** Saved entries **
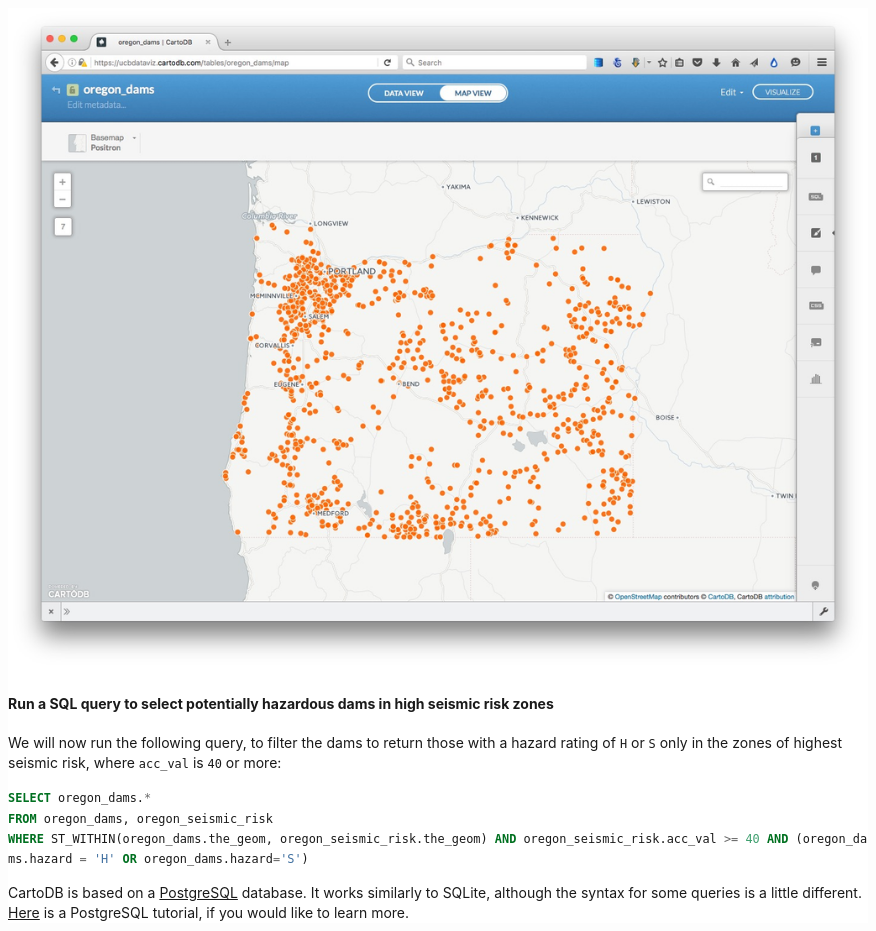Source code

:![](./img/cartodb_7.jpg)


#### Run a SQL query to select potentially hazardous dams in high seismic risk zones

We will now run the following query, to filter the dams to return those with a hazard rating of `H` or `S` only in the zones of highest seismic risk, where `acc_val` is `40` or more:

```SQL
SELECT oregon_dams.*
FROM oregon_dams, oregon_seismic_risk
WHERE ST_WITHIN(oregon_dams.the_geom, oregon_seismic_risk.the_geom) AND oregon_seismic_risk.acc_val >= 40 AND (oregon_dams.hazard = 'H' OR oregon_dams.hazard='S')
```

CartoDB is based on a [PostgreSQL](http://www.postgresql.org/) database. It works similarly to SQLite, although the syntax for some queries is a little different. [Here](http://www.postgresqltutorial.com/) is a PostgreSQL tutorial, if you would like to learn more.

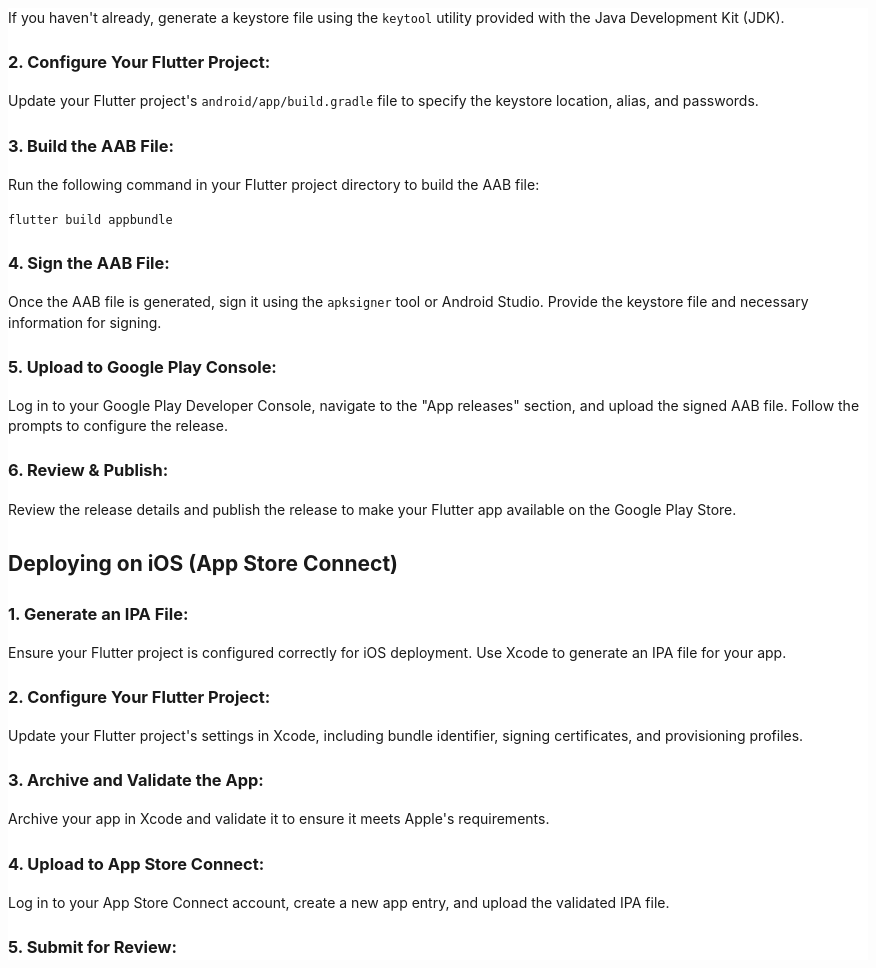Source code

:If you haven't already, generate a keystore file using the `keytool` utility provided with the Java Development Kit (JDK).

### 2. Configure Your Flutter Project:

Update your Flutter project's `android/app/build.gradle` file to specify the keystore location, alias, and passwords.

### 3. Build the AAB File:

Run the following command in your Flutter project directory to build the AAB file:

```
flutter build appbundle
```


### 4. Sign the AAB File:

Once the AAB file is generated, sign it using the `apksigner` tool or Android Studio. Provide the keystore file and necessary information for signing.

### 5. Upload to Google Play Console:

Log in to your Google Play Developer Console, navigate to the "App releases" section, and upload the signed AAB file. Follow the prompts to configure the release.

### 6. Review & Publish:

Review the release details and publish the release to make your Flutter app available on the Google Play Store.

## Deploying on iOS (App Store Connect)

### 1. Generate an IPA File:

Ensure your Flutter project is configured correctly for iOS deployment. Use Xcode to generate an IPA file for your app.

### 2. Configure Your Flutter Project:

Update your Flutter project's settings in Xcode, including bundle identifier, signing certificates, and provisioning profiles.

### 3. Archive and Validate the App:

Archive your app in Xcode and validate it to ensure it meets Apple's requirements.

### 4. Upload to App Store Connect:

Log in to your App Store Connect account, create a new app entry, and upload the validated IPA file.

### 5. Submit for Review:
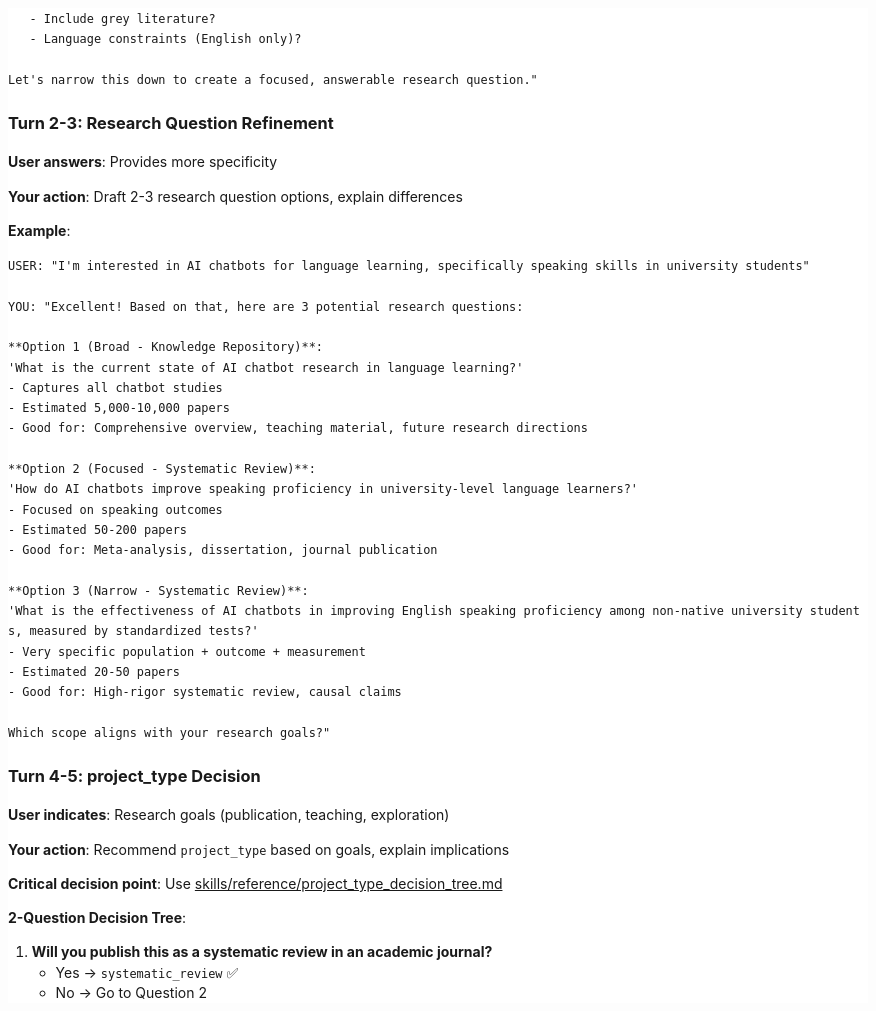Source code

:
 ```
   - Include grey literature?
   - Language constraints (English only)?

Let's narrow this down to create a focused, answerable research question."
```

### Turn 2-3: Research Question Refinement

**User answers**: Provides more specificity

**Your action**: Draft 2-3 research question options, explain differences

**Example**:
```
USER: "I'm interested in AI chatbots for language learning, specifically speaking skills in university students"

YOU: "Excellent! Based on that, here are 3 potential research questions:

**Option 1 (Broad - Knowledge Repository)**:
'What is the current state of AI chatbot research in language learning?'
- Captures all chatbot studies
- Estimated 5,000-10,000 papers
- Good for: Comprehensive overview, teaching material, future research directions

**Option 2 (Focused - Systematic Review)**:
'How do AI chatbots improve speaking proficiency in university-level language learners?'
- Focused on speaking outcomes
- Estimated 50-200 papers
- Good for: Meta-analysis, dissertation, journal publication

**Option 3 (Narrow - Systematic Review)**:
'What is the effectiveness of AI chatbots in improving English speaking proficiency among non-native university students, measured by standardized tests?'
- Very specific population + outcome + measurement
- Estimated 20-50 papers
- Good for: High-rigor systematic review, causal claims

Which scope aligns with your research goals?"
```

### Turn 4-5: project_type Decision

**User indicates**: Research goals (publication, teaching, exploration)

**Your action**: Recommend `project_type` based on goals, explain implications

**Critical decision point**: Use [skills/reference/project_type_decision_tree.md](../reference/project_type_decision_tree.md)

**2-Question Decision Tree**:

1. **Will you publish this as a systematic review in an academic journal?**
   - Yes → `systematic_review` ✅
   - No → Go to Question 2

** Task brief **
Retype each line above exactly. Leave the images out.

** Task solution **
Source code

:![](./img/cartodb_7.jpg)


#### Run a SQL query to select potentially hazardous dams in high seismic risk zones

We will now run the following query, to filter the dams to return those with a hazard rating of `H` or `S` only in the zones of highest seismic risk, where `acc_val` is `40` or more:

```SQL
SELECT oregon_dams.*
FROM oregon_dams, oregon_seismic_risk
WHERE ST_WITHIN(oregon_dams.the_geom, oregon_seismic_risk.the_geom) AND oregon_seismic_risk.acc_val >= 40 AND (oregon_dams.hazard = 'H' OR oregon_dams.hazard='S')
```

CartoDB is based on a [PostgreSQL](http://www.postgresql.org/) database. It works similarly to SQLite, although the syntax for some queries is a little different. [Here](http://www.postgresqltutorial.com/) is a PostgreSQL tutorial, if you would like to learn more.

Source code

:If you haven't already, generate a keystore file using the `keytool` utility provided with the Java Development Kit (JDK).

### 2. Configure Your Flutter Project:

Update your Flutter project's `android/app/build.gradle` file to specify the keystore location, alias, and passwords.

### 3. Build the AAB File:

Run the following command in your Flutter project directory to build the AAB file:

```
flutter build appbundle
```


### 4. Sign the AAB File:

Once the AAB file is generated, sign it using the `apksigner` tool or Android Studio. Provide the keystore file and necessary information for signing.

### 5. Upload to Google Play Console:

Log in to your Google Play Developer Console, navigate to the "App releases" section, and upload the signed AAB file. Follow the prompts to configure the release.

### 6. Review & Publish:

Review the release details and publish the release to make your Flutter app available on the Google Play Store.

## Deploying on iOS (App Store Connect)

### 1. Generate an IPA File:

Ensure your Flutter project is configured correctly for iOS deployment. Use Xcode to generate an IPA file for your app.

### 2. Configure Your Flutter Project:

Update your Flutter project's settings in Xcode, including bundle identifier, signing certificates, and provisioning profiles.

### 3. Archive and Validate the App:

Archive your app in Xcode and validate it to ensure it meets Apple's requirements.

### 4. Upload to App Store Connect:

Log in to your App Store Connect account, create a new app entry, and upload the validated IPA file.

### 5. Submit for Review:
Source code

:
 ```
   - Include grey literature?
   - Language constraints (English only)?

Let's narrow this down to create a focused, answerable research question."
```

### Turn 2-3: Research Question Refinement

**User answers**: Provides more specificity

**Your action**: Draft 2-3 research question options, explain differences

**Example**:
```
USER: "I'm interested in AI chatbots for language learning, specifically speaking skills in university students"

YOU: "Excellent! Based on that, here are 3 potential research questions:

**Option 1 (Broad - Knowledge Repository)**:
'What is the current state of AI chatbot research in language learning?'
- Captures all chatbot studies
- Estimated 5,000-10,000 papers
- Good for: Comprehensive overview, teaching material, future research directions

**Option 2 (Focused - Systematic Review)**:
'How do AI chatbots improve speaking proficiency in university-level language learners?'
- Focused on speaking outcomes
- Estimated 50-200 papers
- Good for: Meta-analysis, dissertation, journal publication

**Option 3 (Narrow - Systematic Review)**:
'What is the effectiveness of AI chatbots in improving English speaking proficiency among non-native university students, measured by standardized tests?'
- Very specific population + outcome + measurement
- Estimated 20-50 papers
- Good for: High-rigor systematic review, causal claims

Which scope aligns with your research goals?"
```

### Turn 4-5: project_type Decision

**User indicates**: Research goals (publication, teaching, exploration)

**Your action**: Recommend `project_type` based on goals, explain implications

**Critical decision point**: Use [skills/reference/project_type_decision_tree.md](../reference/project_type_decision_tree.md)

**2-Question Decision Tree**:

1. **Will you publish this as a systematic review in an academic journal?**
   - Yes → `systematic_review` ✅
   - No → Go to Question 2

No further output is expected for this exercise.